Approximately 400 foreign amateurs took part this year, less than half the number that came last year. They came from approximately 43 countries and territories around the world.
Disabled people were allowed to join in for the first time. One wheelchair runner from Singapore and one blind North Korean runner were in Sunday's race.
This year's marathon started in Kim Il Sung Stadium and wound past Pyongyang landmarks such as Kim Il Sung Square and Mirae Street, one of the North Korean capital's recent redevelopment projects.
Thirteen foreign professional runners from African countries participated in the elite category of the race.
The men's full marathon was won by North Korean Ri Kang Bom in 2 hours 12 minutes and 53 seconds.
The winner of the women's full marathon was North Korean Kim Hye Gyong, who came in at 2 hours 27 minutes and 24 seconds, with her twin sister Kim Hye Song narrowly behind her.
"I'm glad that I was able to fulfill the expectations of the people," men's winner Ri said.
Since North Korea started allowing foreign amateurs to take part in the Pyongyang marathon in 2014, the event has become a boost for the tourism industry.
But in the past year, tensions on the Korean Peninsula over the North's missile launches and nuclear tests last year, and a U.S. travel ban on its citizens visiting North Korea, have reduced the number of tourist arrivals.
Tensions peaked late last year, but have eased since January, when leader Kim Jong Un announced a series of diplomatic overtures toward South Korea.
"It's the last two months we saw an increase in people, amateurs, wanting to join the marathon, simply because the geopolitics before were so, you know, tense, that people weren't joining," said Nick Bonner, head of Koryo Tours, which brought in many of the foreign tourist runners.
The competition is officially called the Mangyongdae Prize International Marathon.
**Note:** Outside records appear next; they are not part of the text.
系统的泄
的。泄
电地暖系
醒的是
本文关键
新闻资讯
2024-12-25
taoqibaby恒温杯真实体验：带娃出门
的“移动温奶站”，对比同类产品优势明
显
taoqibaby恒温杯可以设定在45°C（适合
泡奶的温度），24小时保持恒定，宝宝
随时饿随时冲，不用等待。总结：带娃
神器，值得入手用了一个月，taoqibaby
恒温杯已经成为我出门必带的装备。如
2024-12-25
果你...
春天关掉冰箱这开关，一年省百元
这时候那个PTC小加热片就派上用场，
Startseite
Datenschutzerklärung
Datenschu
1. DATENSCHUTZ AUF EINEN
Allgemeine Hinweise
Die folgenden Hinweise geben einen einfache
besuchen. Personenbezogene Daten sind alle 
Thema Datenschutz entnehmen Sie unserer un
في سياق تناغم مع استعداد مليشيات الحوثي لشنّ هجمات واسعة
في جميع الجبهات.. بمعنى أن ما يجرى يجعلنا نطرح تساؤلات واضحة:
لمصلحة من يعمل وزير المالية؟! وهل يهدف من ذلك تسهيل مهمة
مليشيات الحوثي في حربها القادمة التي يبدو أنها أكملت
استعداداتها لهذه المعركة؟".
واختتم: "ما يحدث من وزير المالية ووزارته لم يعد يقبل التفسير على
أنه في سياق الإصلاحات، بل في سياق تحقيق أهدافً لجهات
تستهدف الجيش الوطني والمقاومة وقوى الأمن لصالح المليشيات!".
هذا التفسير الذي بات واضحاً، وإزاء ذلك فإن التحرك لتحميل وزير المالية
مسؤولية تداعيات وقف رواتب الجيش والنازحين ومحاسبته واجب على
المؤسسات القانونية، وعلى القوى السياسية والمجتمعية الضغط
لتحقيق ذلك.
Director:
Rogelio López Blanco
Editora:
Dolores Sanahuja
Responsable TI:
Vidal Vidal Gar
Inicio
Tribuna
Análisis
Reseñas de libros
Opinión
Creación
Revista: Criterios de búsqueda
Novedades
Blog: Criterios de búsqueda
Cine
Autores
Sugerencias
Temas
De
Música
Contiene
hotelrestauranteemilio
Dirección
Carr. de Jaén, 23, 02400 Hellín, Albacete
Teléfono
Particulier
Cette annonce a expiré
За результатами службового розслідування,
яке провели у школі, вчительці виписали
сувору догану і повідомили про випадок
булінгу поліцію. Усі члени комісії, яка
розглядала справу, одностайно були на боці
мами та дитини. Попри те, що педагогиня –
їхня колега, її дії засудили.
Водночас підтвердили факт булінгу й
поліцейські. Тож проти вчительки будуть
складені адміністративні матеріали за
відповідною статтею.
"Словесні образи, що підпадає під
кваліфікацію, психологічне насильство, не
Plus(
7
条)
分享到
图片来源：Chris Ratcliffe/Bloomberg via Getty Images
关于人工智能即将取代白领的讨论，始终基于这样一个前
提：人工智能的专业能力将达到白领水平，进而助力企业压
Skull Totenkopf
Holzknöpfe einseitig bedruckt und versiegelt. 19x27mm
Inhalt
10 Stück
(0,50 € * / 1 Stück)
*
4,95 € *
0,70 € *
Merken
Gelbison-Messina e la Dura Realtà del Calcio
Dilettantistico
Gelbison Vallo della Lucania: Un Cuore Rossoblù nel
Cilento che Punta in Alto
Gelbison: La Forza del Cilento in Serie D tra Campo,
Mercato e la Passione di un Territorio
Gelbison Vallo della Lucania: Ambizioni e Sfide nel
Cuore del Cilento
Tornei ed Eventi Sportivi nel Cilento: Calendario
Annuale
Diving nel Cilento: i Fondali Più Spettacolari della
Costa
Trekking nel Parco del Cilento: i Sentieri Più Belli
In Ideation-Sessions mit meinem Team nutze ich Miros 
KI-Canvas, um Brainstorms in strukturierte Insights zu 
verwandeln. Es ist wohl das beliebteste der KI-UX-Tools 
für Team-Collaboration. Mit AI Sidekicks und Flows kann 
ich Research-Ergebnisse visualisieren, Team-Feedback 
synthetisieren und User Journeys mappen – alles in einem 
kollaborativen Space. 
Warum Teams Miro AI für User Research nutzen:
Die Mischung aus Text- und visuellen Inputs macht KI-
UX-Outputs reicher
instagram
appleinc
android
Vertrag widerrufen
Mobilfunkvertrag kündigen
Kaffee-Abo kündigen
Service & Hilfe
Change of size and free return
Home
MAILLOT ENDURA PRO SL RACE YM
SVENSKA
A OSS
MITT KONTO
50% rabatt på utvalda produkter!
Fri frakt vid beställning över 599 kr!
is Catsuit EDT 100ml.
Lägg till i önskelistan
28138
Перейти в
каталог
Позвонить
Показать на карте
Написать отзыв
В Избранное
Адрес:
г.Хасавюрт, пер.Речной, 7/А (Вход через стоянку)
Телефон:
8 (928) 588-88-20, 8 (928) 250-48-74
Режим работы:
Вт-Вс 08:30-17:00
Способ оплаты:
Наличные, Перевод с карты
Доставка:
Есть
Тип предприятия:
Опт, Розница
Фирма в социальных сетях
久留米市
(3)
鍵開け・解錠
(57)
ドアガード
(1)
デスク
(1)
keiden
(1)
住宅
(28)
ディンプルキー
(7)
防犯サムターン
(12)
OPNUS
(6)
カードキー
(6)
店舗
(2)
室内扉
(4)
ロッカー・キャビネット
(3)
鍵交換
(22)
Mangyongdae is where North Korea says its late founder, President Kim Il Sung, was born. It's part of a series of events held to commemorate the anniversary of his April 15 birthday.
April 15 is called the Day of the Sun and is North Korea's biggest holiday.
The International Association of Athletic Federations (IAAF) recognized this year's Pyongyang marathon as a Bronze Label Road Race. It's also accredited by the Association of International Marathons and Distance Races.